Em sua ânsia de agradar Trump e a claque reacionária, Mark Zuckerberg não mede esforços em promover, em suas redes sociais, um apagão nas ferramentas de combate à intolerância – seja ele a mulheres e homossexuais ou à luta contra informações falsas na internet. Se esquece o bilionário que, para exercer suas atividades em um país, uma plataforma virtual, seja ela qual for, deve se submeter à legislação vigente, sendo passível de penalizações como qualquer outra empresa em caso de descumprimento das normas.

Ficou marcada para esta semana, na quarta-feira, 22, uma audiência pública convocada pela Advocacia-Geral da União (AGU) para discutir as mudanças implementadas nas redes sociais pela Meta. A audiência deve marcar o início de uma movimentação para mandar um recado claro a Mark Zuckerberg: o Brasil tem leis contra a discriminação – seja ela por raça, credo, etnia ou orientação sexual -, já não tolera afrontas ao seu Poder Judiciário e nem vê com bons olhos o incentivo à disseminação de fake news.

A expectativa é que representantes da Meta e de outras empresas ligadas às mudanças anunciadas participem da reunião. Representantes dos ministérios da Justiça e Segurança Pública, dos Direitos Humanos e da Secretaria de Comunicação Social devem ser ouvidos na ocasião.

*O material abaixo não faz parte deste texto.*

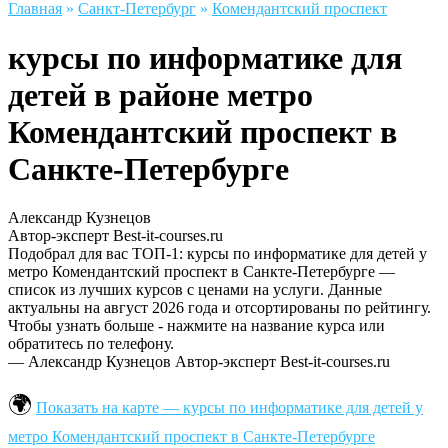
Главная
»
Санкт-Петербург
»
Комендантский проспект
курсы по информатике для
детей в районе метро
Комендантский проспект в
Санкте-Петербурге
Александр Кузнецов
Автор-эксперт Best-it-courses.ru
Подобрал для вас ТОП-1: курсы по информатике для детей у
метро Комендантский проспект в Санкте-Петербурге —
список из лучших курсов с ценами на услуги. Данные
актуальны на август 2026 года и отсортированы по рейтингу.
Чтобы узнать больше - нажмите на название курса или
обратитесь по телефону.
— Александр Кузнецов
Автор-эксперт Best-it-courses.ru
Показать на карте — курсы по информатике для детей у
метро Комендантский проспект в Санкте-Петербурге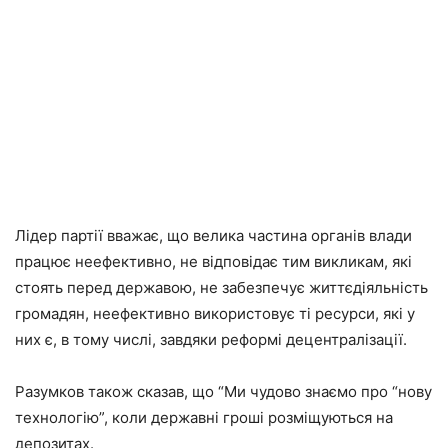
Лідер партії вважає, що велика частина органів влади
працює неефективно, не відповідає тим викликам, які
стоять перед державою, не забезпечує життєдіяльність
громадян, неефективно використовує ті ресурси, які у
них є, в тому числі, завдяки реформі децентралізації.
Разумков також сказав, що “Ми чудово знаємо про “нову
технологію”, коли державні гроші розміщуються на
депозитах.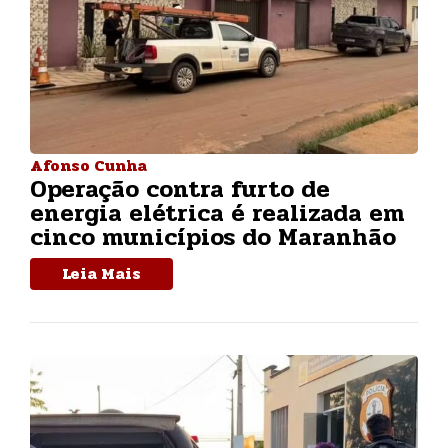
Afonso Cunha
Operação contra furto de
energia elétrica é realizada em
cinco municípios do Maranhão
Leia Mais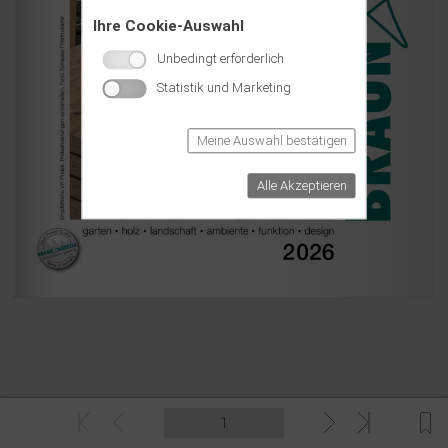
Ihre Cookie-Auswahl
Unbedingt erforderlich
Statistik und Marketing
Meine Auswahl bestätigen
Alle Akzeptieren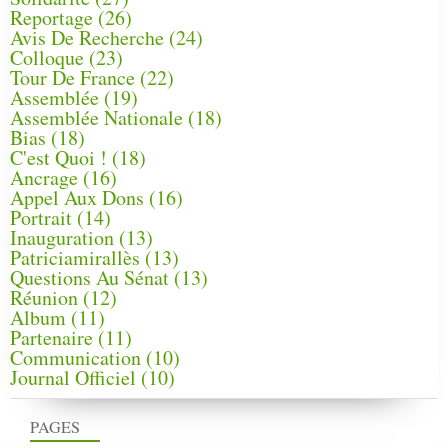
Reportage
(26)
Avis De Recherche
(24)
Colloque
(23)
Tour De France
(22)
Assemblée
(19)
Assemblée Nationale
(18)
Bias
(18)
C'est Quoi !
(18)
Ancrage
(16)
Appel Aux Dons
(16)
Portrait
(14)
Inauguration
(13)
Patriciamirallès
(13)
Questions Au Sénat
(13)
Réunion
(12)
Album
(11)
Partenaire
(11)
Communication
(10)
Journal Officiel
(10)
PAGES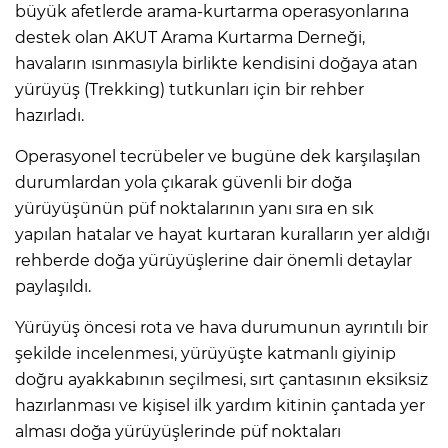
büyük afetlerde arama-kurtarma operasyonlarına
destek olan AKUT Arama Kurtarma Derneği,
havaların ısınmasıyla birlikte kendisini doğaya atan
yürüyüş (Trekking) tutkunları için bir rehber
hazırladı.
Operasyonel tecrübeler ve bugüne dek karşılaşılan
durumlardan yola çıkarak güvenli bir doğa
yürüyüşünün püf noktalarının yanı sıra en sık
yapılan hatalar ve hayat kurtaran kuralların yer aldığı
rehberde doğa yürüyüşlerine dair önemli detaylar
paylaşıldı.
Yürüyüş öncesi rota ve hava durumunun ayrıntılı bir
şekilde incelenmesi, yürüyüşte katmanlı giyinip
doğru ayakkabının seçilmesi, sırt çantasının eksiksiz
hazırlanması ve kişisel ilk yardım kitinin çantada yer
alması doğa yürüyüşlerinde püf noktaları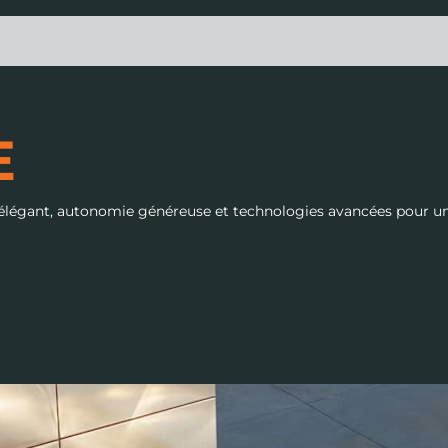
E
égant, autonomie généreuse et technologies avancées pour une c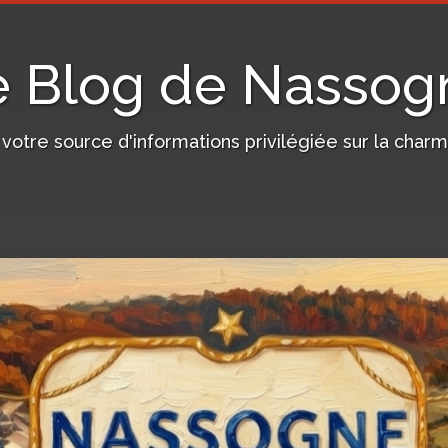
e Blog de Nassog
, votre source d'informations privilégiée sur la c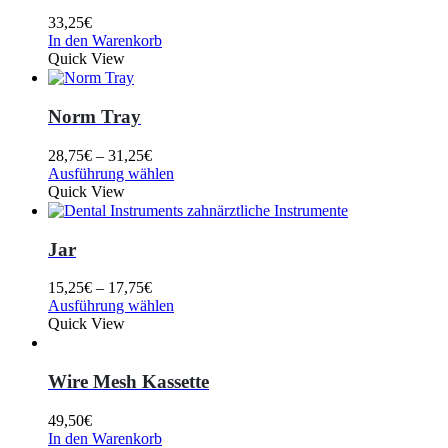
33,25
€
In den Warenkorb
Quick View
Norm Tray
28,75
€
–
31,25
€
Ausführung wählen
Quick View
Jar
15,25
€
–
17,75
€
Ausführung wählen
Quick View
Wire Mesh Kassette
49,50
€
In den Warenkorb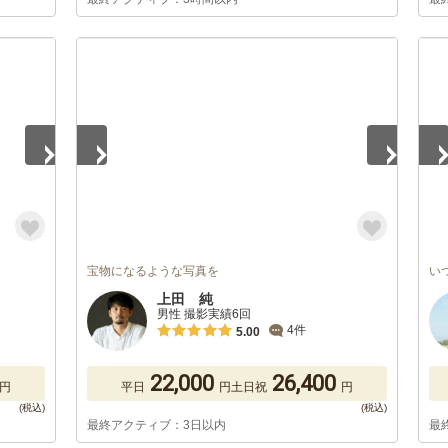
1
/
5
1
/
宝物になるような写真を
い
上田 純
男性 撮影実績6回
4件
5.00
22,000
26,400
円
平日
円
土日祝
円
最終アクティブ：3日以内
最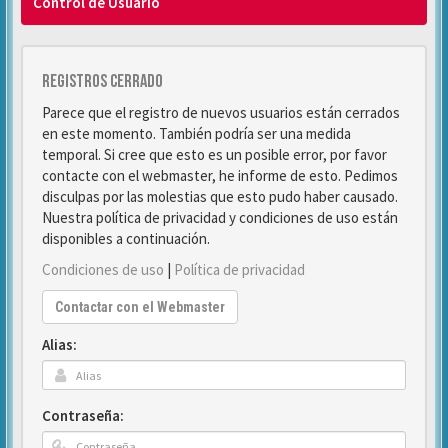
Control de Usuario
Registros cerrado
Parece que el registro de nuevos usuarios están cerrados
en este momento. También podría ser una medida
temporal. Si cree que esto es un posible error, por favor
contacte con el webmaster, he informe de esto. Pedimos
disculpas por las molestias que esto pudo haber causado.
Nuestra política de privacidad y condiciones de uso están
disponibles a continuación.
Condiciones de uso
|
Política de privacidad
Contactar con el Webmaster
Alias:
Contraseña: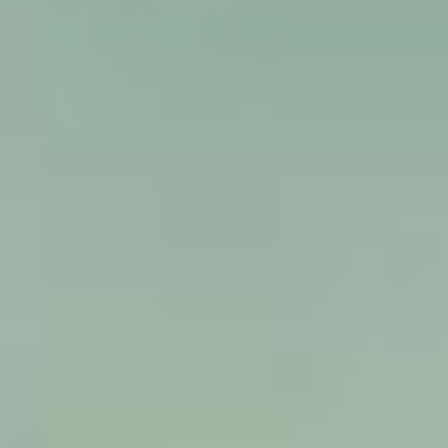
I agree to
receive
YellowScan's
newsletter.
I agree to the
storage and
processing
of my
personal
data.
*
You can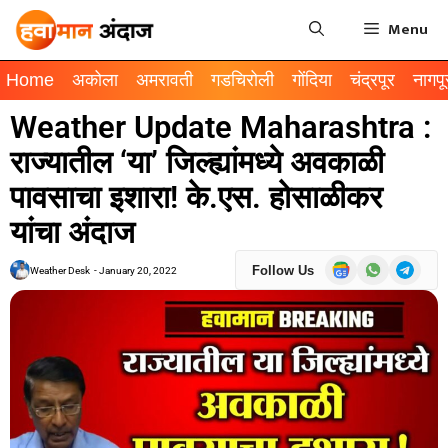
Menu
Home
अकोला
अमरावती
गडचिरोली
गोंदिया
चंद्रपूर
नागपू
Weather Update Maharashtra :
राज्यातील ‘या’ जिल्ह्यांमध्ये अवकाळी
पावसाचा इशारा! के.एस. होसाळीकर
यांचा अंदाज
Follow Us
Weather Desk
-
January 20, 2022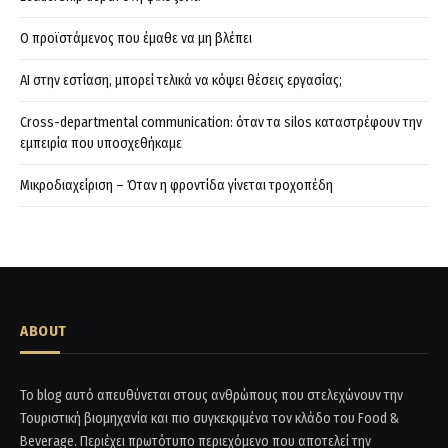
Ο προϊστάμενος που έμαθε να μη βλέπει
AI στην εστίαση, μπορεί τελικά να κόψει θέσεις εργασίας;
Cross-departmental communication: όταν τα silos καταστρέφουν την
εμπειρία που υποσχεθήκαμε
Μικροδιαχείριση – Όταν η φροντίδα γίνεται τροχοπέδη
ABOUT
Το blog αυτό απευθύνεται στους ανθρώπους που στελεχώνουν την
Τουριστική βιομηχανία και πιο συγκεκριμένα τον κλάδο του Food &
Beverage. Περιέχει πρωτότυπο περιεχόμενο που αποτελεί την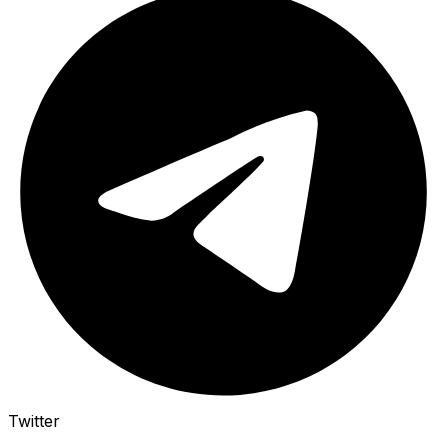
Twitter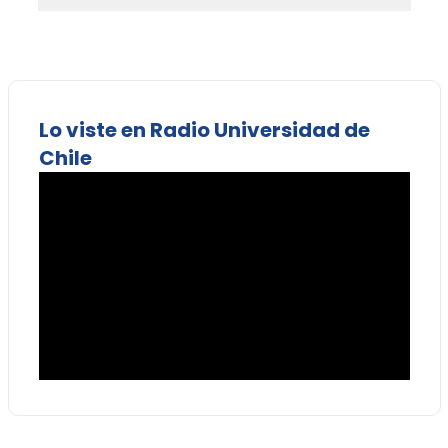
Lo viste en Radio Universidad de
Chile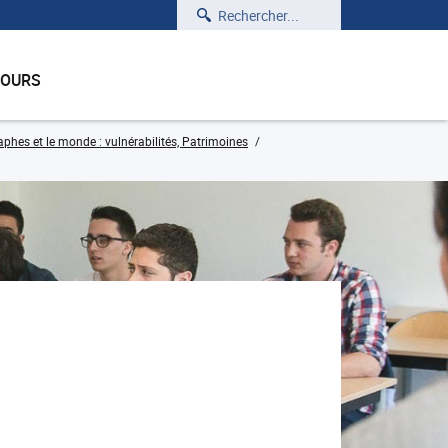
Rechercher
COURS
hes et le monde : vulnérabilités, Patrimoines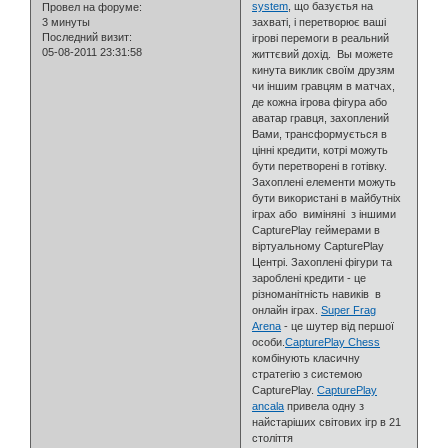
system
, що базуєтья на
Провел на форуме:
3 минуты
захваті, і перетворює ваші
Последний визит:
ігрові перемоги в реальний
05-08-2011 23:31:58
життєвий дохід. Вы можете
кинута виклик своїм друзям
чи іншим гравцям в матчах,
де кожна ігрова фігура або
аватар гравця, захоплений
Вами, трансформується в
цінні кредити, котрі можуть
бути перетворені в готівку.
Захоплені елементи можуть
бути використані в майбутніх
іграх або виміняні з іншими
CapturePlay геймерами в
віртуальному CapturePlay
Центрі. Захоплені фігури та
зароблені кредити - це
різноманітність навиків в
онлайн іграх.
Super Frag
Arena
- це шутер від першої
особи.
CapturePlay Chess
комбінують класичну
стратегію з системою
CapturePlay.
CapturePlay
ancala
привела одну з
найстаріших світових ігр в 21
століття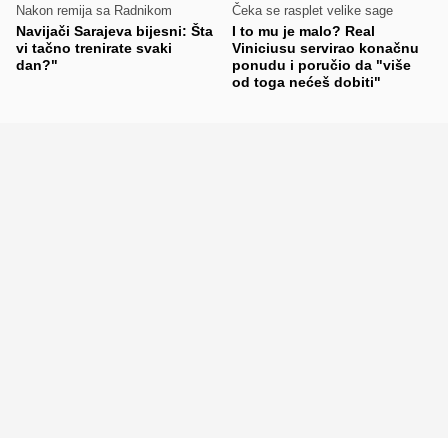
Nakon remija sa Radnikom
Čeka se rasplet velike sage
Navijači Sarajeva bijesni: Šta
I to mu je malo? Real
vi tačno trenirate svaki
Viniciusu servirao konačnu
dan?"
ponudu i poručio da "više
od toga nećeš dobiti"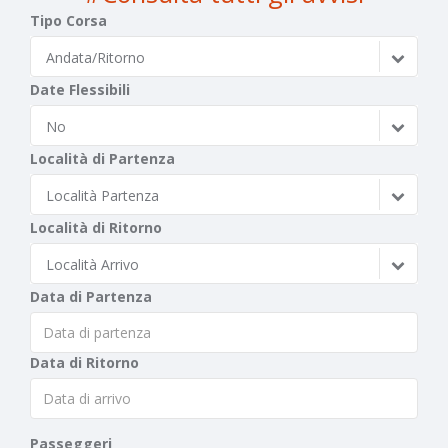
Tipo Corsa
Andata/Ritorno
Date Flessibili
No
Località di Partenza
Località Partenza
Località di Ritorno
Località Arrivo
Data di Partenza
Data di Ritorno
Passeggeri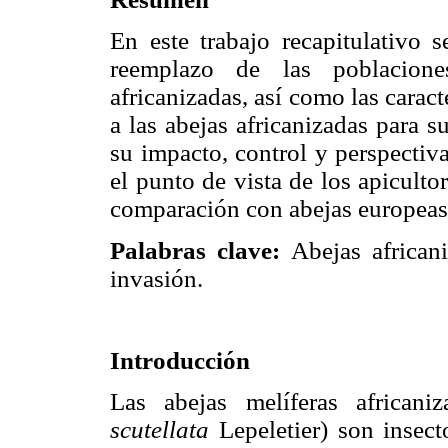
En este trabajo recapitulativo 
reemplazo de las poblacione
africanizadas, así como las carac
a las abejas africanizadas para 
su impacto, control y perspectiv
el punto de vista de los apicult
comparación con abejas europeas
Palabras clave:
Abejas african
invasión.
Introducción
Las abejas melíferas africani
scutellata
Lepeletier) son insect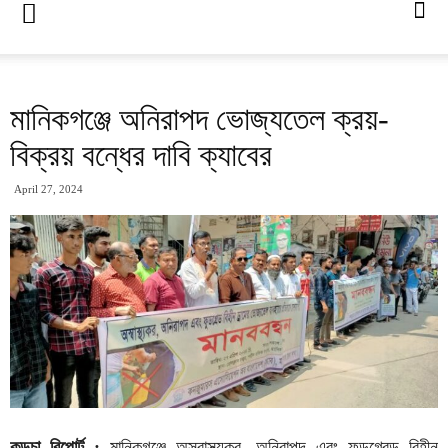
মানিকগঞ্জে অনিরাপদ ভোজ্যতেল ক্রয়-
বিক্রয় বন্ধের দাবি ক্যাবের
April 27, 2024
কড়চা রিপোর্ট :
মানিকগঞ্জে অস্বাস্থ্যকর, অনিরাপদ এবং ফুডগ্রেড বিহীন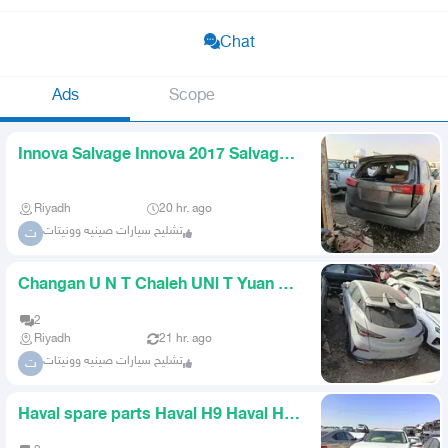
Chat
Ads
Scope
Innova Salvage Innova 2017 Salvage
AlHair
Riyadh
20 hr. ago
تشليح سيارات صينيه وونيتات
ت
Changan U N T Chaleh UNl T Yuan T
Chaleh Only Chaleh AlHayir
2
Riyadh
21 hr. ago
تشليح سيارات صينيه وونيتات
ت
Haval spare parts Haval H9 Haval H6
Haval H2 Haval Julian sp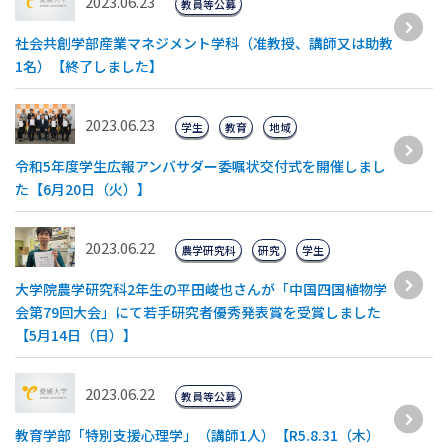
2023.06.23
教員等公募
社会共創学部産業マネジメント学科（准教授、講師又は助教
1名）【終了しました】
2023.06.23
学生
教育
地域
令和5年度学生広報アンバサダー委嘱状交付式を開催しまし
た【6月20日（火）】
2023.06.22
農学研究科
研究
学生
大学院農学研究科2年生の平田峻也さんが「中国四国植物学
会第79回大会」にて若手研究者優秀発表賞を受賞しました
【5月14日（日）】
2023.06.22
教員等公募
教育学部「特別支援心理学」（講師1人）【R5.8.31（木）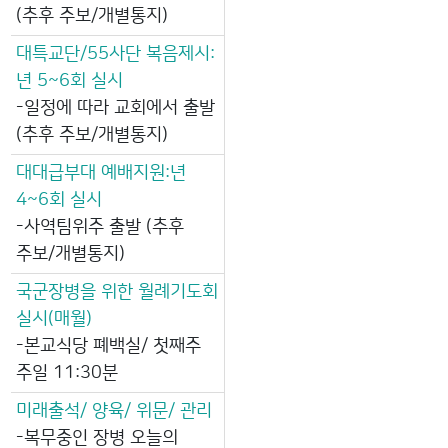
(추후 주보/개별통지)
대특교단/55사단 복음제시:
년 5~6회 실시
-일정에 따라 교회에서 출발
(추후 주보/개별통지)
대대급부대 예배지원:년
4~6회 실시
-사역팀위주 출발 (추후
주보/개별통지)
국군장병을 위한 월례기도회
실시(매월)
-본교식당 폐백실/ 첫째주
주일 11:30분
미래출석/ 양육/ 위문/ 관리
-복무중인 장병 오늘의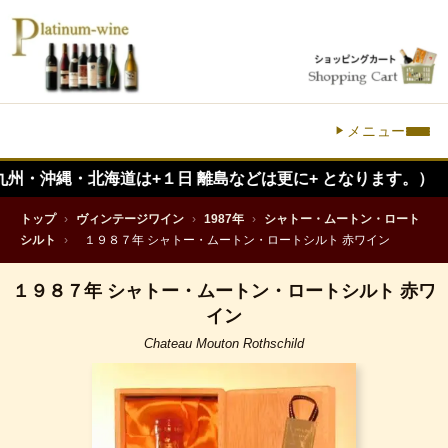
メニュー
・北海道は+１日 離島などは更に+ となります。）
トップ
›
ヴィンテージワイン
›
1987年
›
シャトー・ムートン・ロート
シルト
›
１９８７年 シャトー・ムートン・ロートシルト 赤ワイン
１９８７年 シャトー・ムートン・ロートシルト 赤ワ
イン
Chateau Mouton Rothschild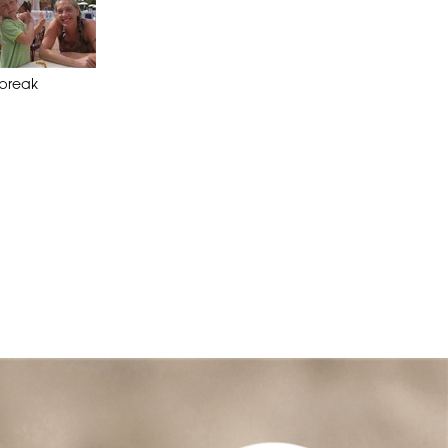
hbreak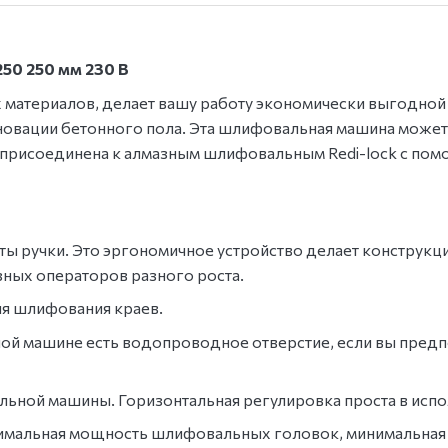
50 250 мм 230 В
материалов, делает вашу работу экономически выгодной
новации бетонного пола. Эта шлифовальная машина может
 присоединена к алмазным шлифовальным Redi-lock с по
оты ручки. Это эргономичное устройство делает конструк
зных операторов разного роста.
я шлифования краев.
ой машине есть водопроводное отверстие, если вы пред
ьной машины. Горизонтальная регулировка проста в испо
аксимальная мощность шлифовальных головок, минимальная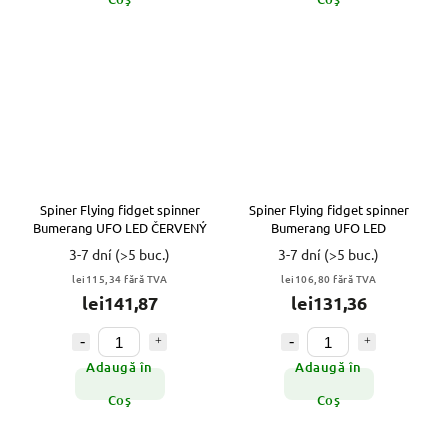
Spiner Flying fidget spinner
Spiner Flying fidget spinner
Bumerang UFO LED ČERVENÝ
Bumerang UFO LED
3-7 dní
(>5 buc.)
3-7 dní
(>5 buc.)
lei115,34 fără TVA
lei106,80 fără TVA
lei141,87
lei131,36
Adaugă în
Adaugă în
Coş
Coş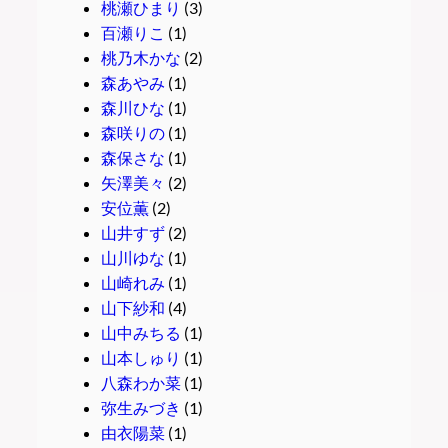
桃瀬ひまり
(3)
百瀬りこ
(1)
桃乃木かな
(2)
森あやみ
(1)
森川ひな
(1)
森咲りの
(1)
森保さな
(1)
矢澤美々
(2)
安位薫
(2)
山井すず
(2)
山川ゆな
(1)
山崎れみ
(1)
山下紗和
(4)
山中みちる
(1)
山本しゅり
(1)
八森わか菜
(1)
弥生みづき
(1)
由衣陽菜
(1)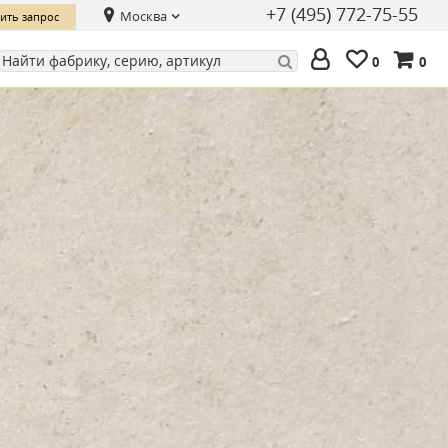
+7 (495) 772-75-55
Москва
ить запрос
0
0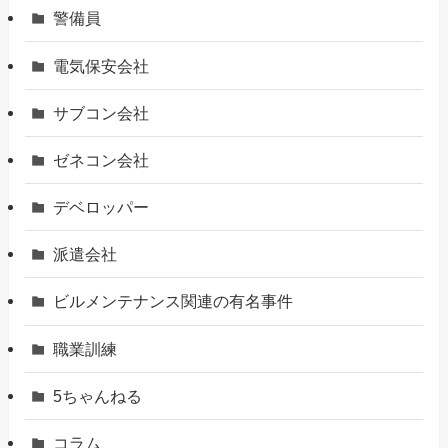
警備員
電気保安会社
サブコン会社
ゼネコン会社
デベロッパー
派遣会社
ビルメンテナンス関連の有名事件
職業訓練
5ちゃんねる
コラム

Elon Musk, ao ter seu X desativado temporariamente no Brasil no ano passado após sofrer da ilusão de que poderia passar por cima das leis brasileiras, entendeu isso. Que Mark Zuckerberg também adquira essa imposta sensatez, e perceba que o caos criminoso implementado em suas redes não se sobreporá à legislação feita para combatê-lo.